**TASK TO COMPLETE**
Copy all data exactly. Skip pictures.

**** DATA SHOWN ****

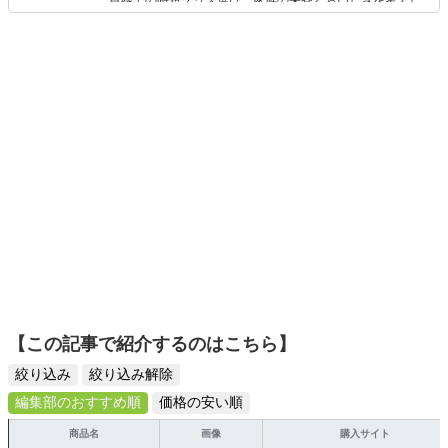
目線での時短グッズ選び、家族の栄養とおいしさを考えた
ワン、乗りものニュース、くるまのニュース、JAFMATEな
食品選び、束の間のリラックスタイムを楽しむためのスイ
どに自動車生活関連（運転マナー、車の税金、維持費、メ
ーツ選びに自信あり。鋭い目線で商品を見極め、少しでも
ンテナンス、カスタム、海外車事情など）の記事を年間
日々の生活が豊かになるものを紹介します。
300本以上寄稿している。 また、（一財）日本交通安全教
育普及協会公認チャイルドシート指導員としてチャイルド
シートの正しい装着や子連れドライブの楽しみ方と危険回
避に関する講演、啓発活動なども積極的に行っている。
【この記事で紹介するのはこちら】
絞り込み
絞り込み解除
編集部のおすすめ順
価格の安い順
商品名
画像
購入サイト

****

**OUTPUT FOR THIS EXERCISE**
目線での時短グッズ選び、家族の栄養とおいしさを考えた
ワン、乗りものニュース、くるまのニュース、JAFMATEな
食品選び、束の間のリラックスタイムを楽しむためのスイ
どに自動車生活関連（運転マナー、車の税金、維持費、メ
ーツ選びに自信あり。鋭い目線で商品を見極め、少しでも
ンテナンス、カスタム、海外車事情など）の記事を年間
日々の生活が豊かになるものを紹介します。
300本以上寄稿している。 また、（一財）日本交通安全教
育普及協会公認チャイルドシート指導員としてチャイルド
シートの正しい装着や子連れドライブの楽しみ方と危険回
避に関する講演、啓発活動なども積極的に行っている。
【この記事で紹介するのはこちら】
絞り込み
絞り込み解除
編集部のおすすめ順
価格の安い順
商品名
画像
購入サイト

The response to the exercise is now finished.